## WORK INSTRUCTION
Reproduce each line from the records that holds "tumors".
□ □ □ □ □
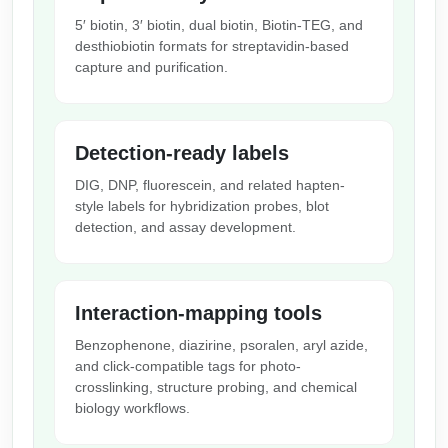
Packaging & Fill-Finish
5′ biotin, 3′ biotin, dual biotin, Biotin-TEG, and
desthiobiotin formats for streptavidin-based
Peptide-Drug Conjugation
capture and purification.
Peptide-Small Molecule/Ligand
Conjugation (Non-Drug)
Detection-ready labels
Peptide Imaging Conjugates
DIG, DNP, fluorescein, and related hapten-
style labels for hybridization probes, blot
detection, and assay development.
Interaction-mapping tools
Benzophenone, diazirine, psoralen, aryl azide,
and click-compatible tags for photo-
crosslinking, structure probing, and chemical
biology workflows.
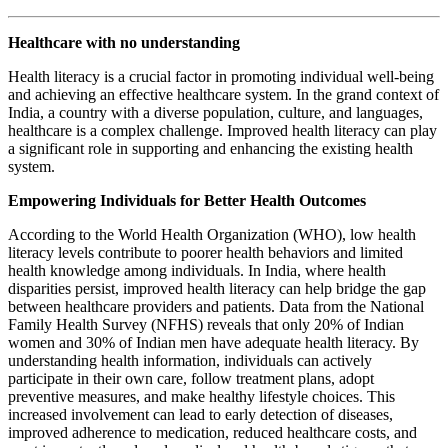
Healthcare with no understanding
Health literacy is a crucial factor in promoting individual well-being
and achieving an effective healthcare system. In the grand context of
India, a country with a diverse population, culture, and languages,
healthcare is a complex challenge. Improved health literacy can play
a significant role in supporting and enhancing the existing health
system.
Empowering Individuals for Better Health Outcomes
According to the World Health Organization (WHO), low health
literacy levels contribute to poorer health behaviors and limited
health knowledge among individuals. In India, where health
disparities persist, improved health literacy can help bridge the gap
between healthcare providers and patients. Data from the National
Family Health Survey (NFHS) reveals that only 20% of Indian
women and 30% of Indian men have adequate health literacy. By
understanding health information, individuals can actively
participate in their own care, follow treatment plans, adopt
preventive measures, and make healthy lifestyle choices. This
increased involvement can lead to early detection of diseases,
improved adherence to medication, reduced healthcare costs, and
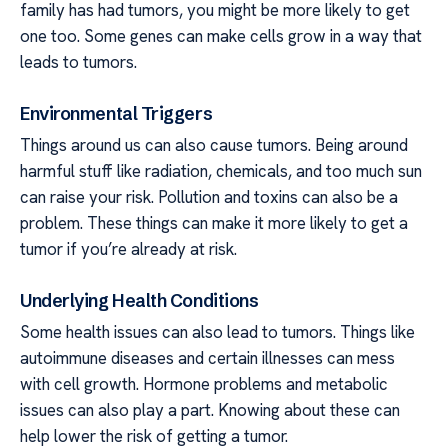
family has had tumors, you might be more likely to get
one too. Some genes can make cells grow in a way that
leads to tumors.
Environmental Triggers
Things around us can also cause tumors. Being around
harmful stuff like radiation, chemicals, and too much sun
can raise your risk. Pollution and toxins can also be a
problem. These things can make it more likely to get a
tumor if you’re already at risk.
Underlying Health Conditions
Some health issues can also lead to tumors. Things like
autoimmune diseases and certain illnesses can mess
with cell growth. Hormone problems and metabolic
issues can also play a part. Knowing about these can
help lower the risk of getting a tumor.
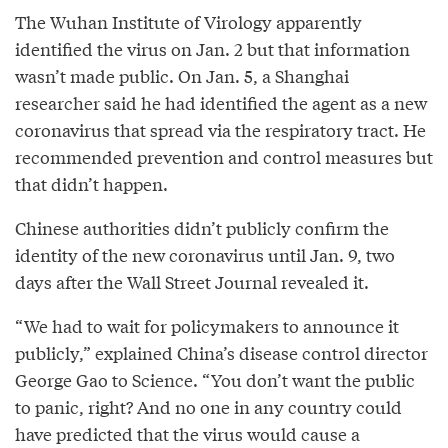
The Wuhan Institute of Virology apparently
identified the virus on Jan. 2 but that information
wasn’t made public. On Jan. 5, a Shanghai
researcher said he had identified the agent as a new
coronavirus that spread via the respiratory tract. He
recommended prevention and control measures but
that didn’t happen.
Chinese authorities didn’t publicly confirm the
identity of the new coronavirus until Jan. 9, two
days after the Wall Street Journal revealed it.
“We had to wait for policymakers to announce it
publicly,” explained China’s disease control director
George Gao to Science. “You don’t want the public
to panic, right? And no one in any country could
have predicted that the virus would cause a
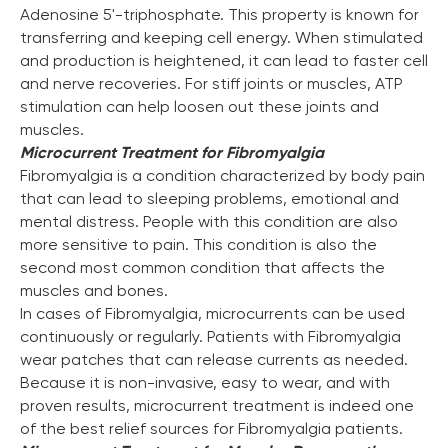
Adenosine 5'-triphosphate. This property is known for
transferring and keeping cell energy. When stimulated
and production is heightened, it can lead to faster cell
and nerve recoveries. For stiff joints or muscles, ATP
stimulation can help loosen out these joints and
muscles.
Microcurrent Treatment for Fibromyalgia
Fibromyalgia is a condition characterized by body pain
that can lead to sleeping problems, emotional and
mental distress. People with this condition are also
more sensitive to pain. This condition is also the
second most common condition that affects the
muscles and bones.
In cases of Fibromyalgia, microcurrents can be used
continuously or regularly. Patients with Fibromyalgia
wear patches that can release currents as needed.
Because it is non-invasive, easy to wear, and with
proven results, microcurrent treatment is indeed one
of the best relief sources for Fibromyalgia patients.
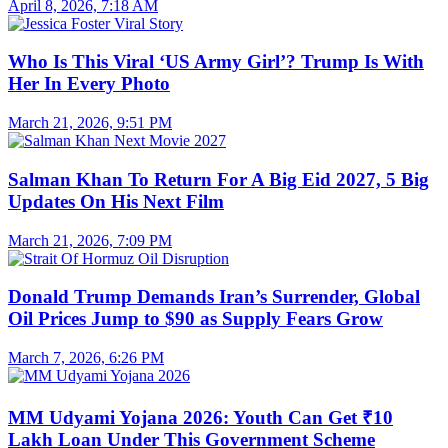
April 8, 2026, 7:18 AM
Who Is This Viral ‘US Army Girl’? Trump Is With
Her In Every Photo
March 21, 2026, 9:51 PM
Salman Khan To Return For A Big Eid 2027, 5 Big
Updates On His Next Film
March 21, 2026, 7:09 PM
Donald Trump Demands Iran’s Surrender, Global
Oil Prices Jump to $90 as Supply Fears Grow
March 7, 2026, 6:26 PM
MM Udyami Yojana 2026: Youth Can Get ₹10
Lakh Loan Under This Government Scheme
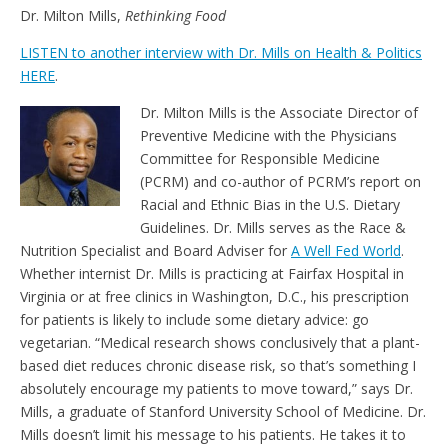
e
t
Dr. Milton Mills,
Rethinking Food
n
d
LISTEN to another interview with Dr. Mills on Health & Politics
l
HERE
.
y
Dr. Milton Mills is the Associate Director of
Preventive Medicine with the Physicians
Committee for Responsible Medicine
(PCRM) and co-author of PCRM’s report on
Racial and Ethnic Bias in the U.S. Dietary
Guidelines. Dr. Mills serves as the Race &
Nutrition Specialist and Board Adviser for
A Well Fed World
.
Whether internist Dr. Mills is practicing at Fairfax Hospital in
Virginia or at free clinics in Washington, D.C., his prescription
for patients is likely to include some dietary advice: go
vegetarian. “Medical research shows conclusively that a plant-
based diet reduces chronic disease risk, so that’s something I
absolutely encourage my patients to move toward,” says Dr.
Mills, a graduate of Stanford University School of Medicine. Dr.
Mills doesn’t limit his message to his patients. He takes it to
□ □ □ □ □
## YOUR RESPONSE
family has had tumors, you might be more likely to get
leads to tumors.
Things around us can also cause tumors. Being around
Some health issues can also lead to tumors. Things like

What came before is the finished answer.